Yes I do and there is at least one more accountant posting here. Does this reddit guy claim to be an accountant?

1.) In 2010 the team heavily cut salary in preparation for the lockout, hence the huge upswing on "operating" profit.

Operating profit != permanent cash in the bank, it is positive cash flow for that season alone. The lockout itself had the potential to wipe out an entire season of games with the way the feelings between ownership and players were going into the lockout, so Richardson had the team shed salary in order to build up a cash balance to fallback on in case games were lost. Obviously, they weren't, but a $78 million operating profit (including revenue sharing) is NOT a yearly profit take for any NFL franchise. Once games resumed and the Panthers started handing out huge contracts to the likes of DeAngelo Williams, that operating profit figure shriveled. What fans tend to forget about signing bonuses, is that while their hit can be spread over up to five years of the contract, they are paid immediately and come directly out of the team's operating cash reserves. The Panthers went into 2010 with $70 million because they didn't pay anyone, but in 2011 they handed out over $50 million in signing bonuses.

This is a very confusing and specious paragraph. This poster is suggesting, I think, that the 70M was just a build up so the team could pay signing bonuses in the following year and Jerry ended up losing most of that money.
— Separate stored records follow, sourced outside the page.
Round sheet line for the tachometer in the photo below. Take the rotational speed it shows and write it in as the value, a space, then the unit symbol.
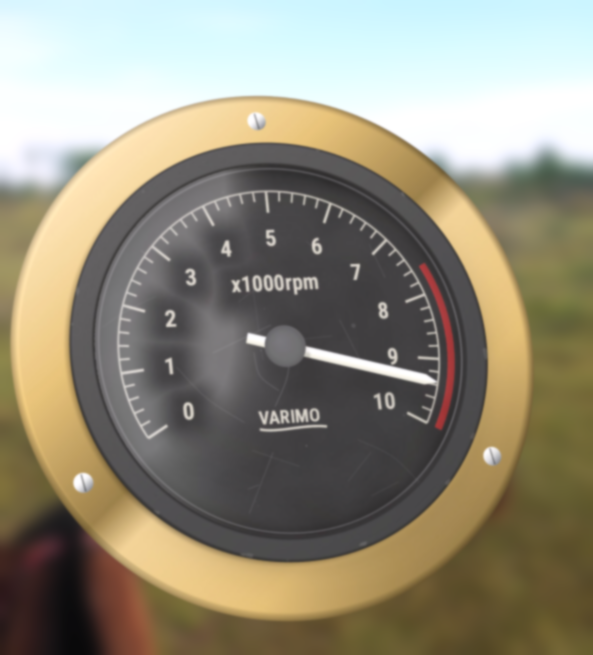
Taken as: 9400 rpm
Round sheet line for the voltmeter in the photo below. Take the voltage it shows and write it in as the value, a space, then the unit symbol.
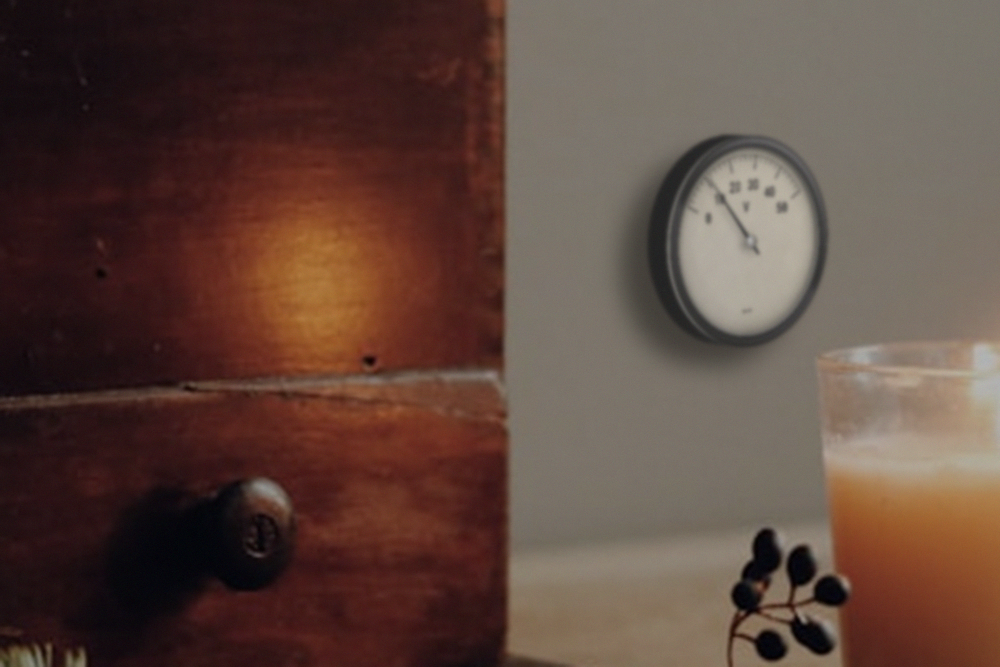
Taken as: 10 V
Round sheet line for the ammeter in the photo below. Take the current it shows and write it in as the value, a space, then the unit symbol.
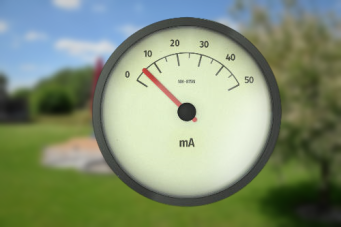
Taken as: 5 mA
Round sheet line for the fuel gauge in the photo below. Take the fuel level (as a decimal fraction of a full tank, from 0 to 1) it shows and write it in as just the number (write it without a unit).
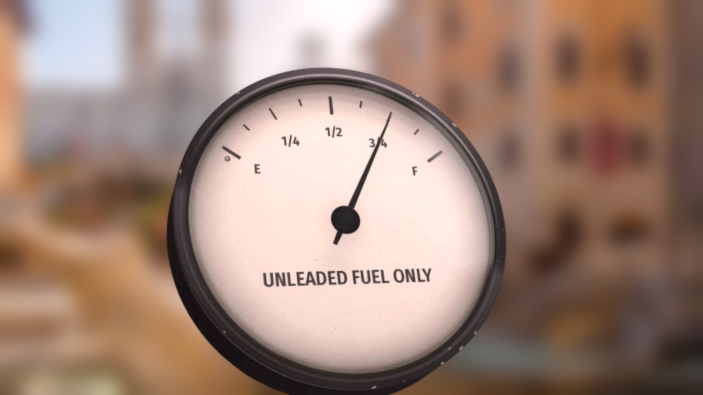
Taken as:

Didn't work like that.

Profit is income less expenses. In 2011, even after paying out the $50M from an accounting standpoint, the franchise made another $30M+. Nothing happened to the $70M in profit except that it probably made interest. If you have a company that makes profit every year then any one year's profit is indeed permanent cash in the bank.

"Cash reserves" are the last number on the balance sheet and is usually labeled equity. They have gone up dramatically.